Making Government Logical

Note: Harvard professor and former Obama administration member Cass Sunstein wrote about the SBST’s work in the New York Times (“Making Government Logical,” 9/19/15). The following is excerpted from that column.

There wasn’t a lot of fanfare, but last week may turn out to be among the most consequential of President Obama’s second term. By executive order, Mr. Obama directed federal agencies to incorporate behavioral science — insights into how people actually make decisions — into their programs. …

Building on impressive new findings from the White House’s Social and Behavioral Sciences Team, Mr. Obama ordered his government to use behavioral insights to simplify forms, cut wait times, eliminate administrative hurdles and reduce regulatory burdens.
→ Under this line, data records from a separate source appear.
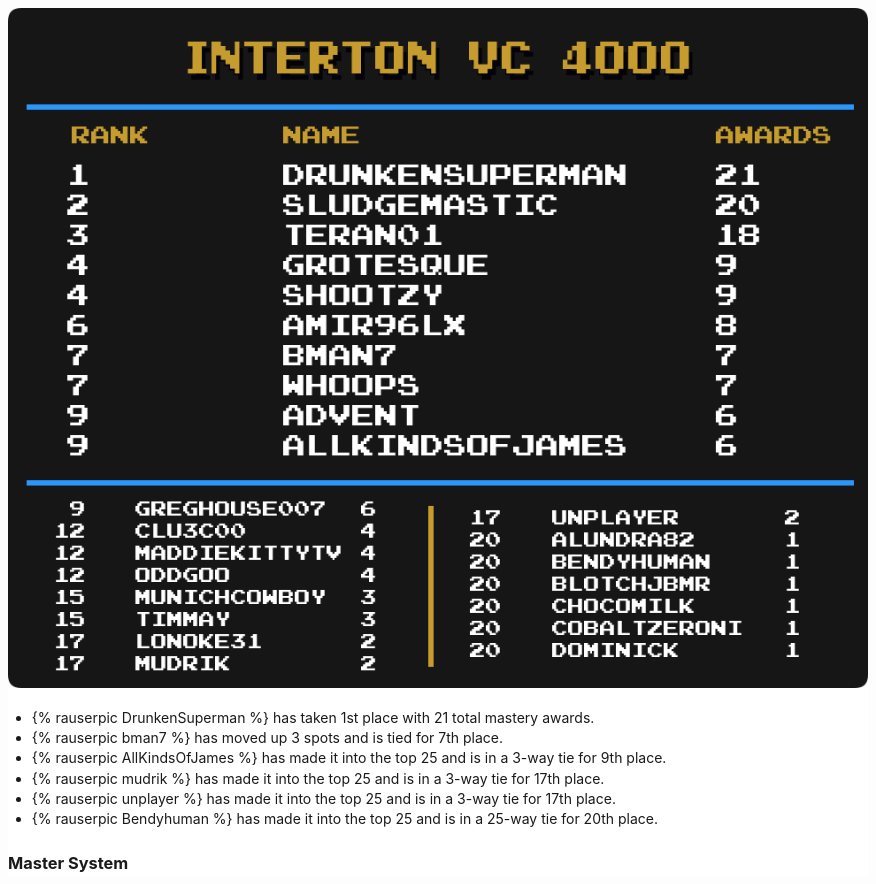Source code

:   <img src="img/TopMasteries/INTERTON_VC_4000.png" />
</p>

* {% rauserpic DrunkenSuperman %} has taken 1st place with 21 total mastery awards.
* {% rauserpic bman7 %} has moved up 3 spots and is tied for 7th place.
* {% rauserpic AllKindsOfJames %} has made it into the top 25 and is in a 3-way tie for 9th place.
* {% rauserpic mudrik %} has made it into the top 25 and is in a 3-way tie for 17th place.
* {% rauserpic unplayer %} has made it into the top 25 and is in a 3-way tie for 17th place.
* {% rauserpic Bendyhuman %} has made it into the top 25 and is in a 25-way tie for 20th place.

### Master System

<p align="center">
A new report from the team, which has been up and running for more than a year, shows that small reforms can make a big difference. …

Improvements might be a matter of just a few percentage points — and perhaps a distraction from ambitious fiscal or regulatory reforms that could make a much bigger difference.

It’s a fair point, but incremental improvements should not be disparaged, especially if they help hundreds of thousands of people. And if the goal is to produce large-scale change, behaviorally informed approaches might accomplish more than we expect. …

When government programs aren’t working, those on the left tend to support more funding, while those on the right want to scrap them altogether. It is better to ask whether the problem is complexity and poor design. We can solve those problems — sometimes without spending a penny.